I think the notion of "racial microaggressions" has gained some wider currency these days, at least in the circles where people are willing to talk about race and everyday material realities that are shaping the experiences of students of color in education.  But I think this dominant counter-charge that we are just too sensitive or misinterpreting intentions when we make public note of racism is VERY theoretically rich and not explored enough.  As a black woman and person of color, that kind of counter-charge casts me a crazy, irrational, illogical, and, well, frankly, stupid.  These kind of expressions have, at their root, an epistemological system rooted in the belief of the intellectual inferiority of racially subordinated groups.  I must also wonder if the charge that I am too sensitive is just a euphemism for saying: hey, you don't have to drink at the separate water fountain anymore, so things are better for you!  What else do you want from us?  And I really do mean this here: you have to wonder how and why the white woman who locked Collin Craig outside of the conference (with her assuming he was one the basketball players/intruders because he is black) could justify such actions with the claim of her non-intentionality.  I mean really: what kind of violence would intention unleash if this is the realm of non-intention?

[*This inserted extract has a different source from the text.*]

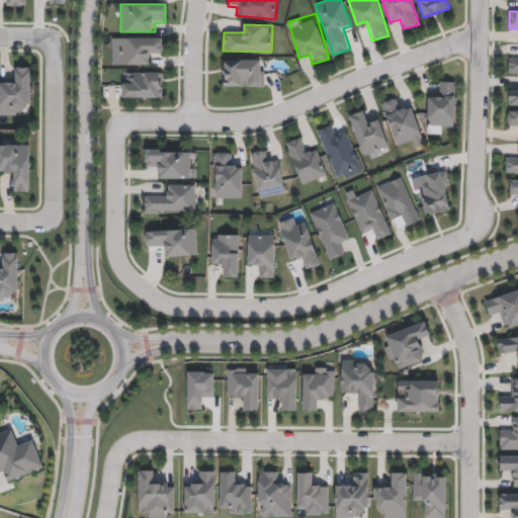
[(162,36),(162,54),(153,54),(153,64),(119,64),(119,36),(162,36)]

Of course, we know what this intentional violence looks like around the world  (or on my street corner c/o the NYPD) and so we need to theoretically make these connections.

I think we need to remember that these counter-charges of irrationalism are part of justificatory logics for racism that we have always seen.  I think here of Ida B. Wells's 1895 work, The Red Record, still one of the most formidable accounts of lynching that we have.  We have to remember that many white people did not believe her accounts, thought she was crazy, doubted her literate capacity to even produce the text, refused to believe in the innocence of the masses of black people who were lynched, insisted that racial progress was being made (after all, slavery was over), and often thought, at best, that lynching was just the exceptionalism of a few violent zealots.  It's only historical hindsight that lets us see Ida B. Wells as NOT misunderstanding white intentionality and larger racist systems when she spoke out on issues no one wanted to hear. We certainly cannot look back at this historical Red Record and see large groups of privileged and/or dominant groups at the time who were willing to call out and see lynching as part of the daily, sustained practice of racial terror and apartheid.  We shouldn't expect such insights and racial challenge now either.  The only thing we can do is exactly what Ida B. Wells did: leave the record behind!  This is what Craig and Perryman-Clark and this blog are doing for the field right now... putting us on the right side of history so that, for those of us who want to do the work of really seeing and hearing, we can create a different kind of future.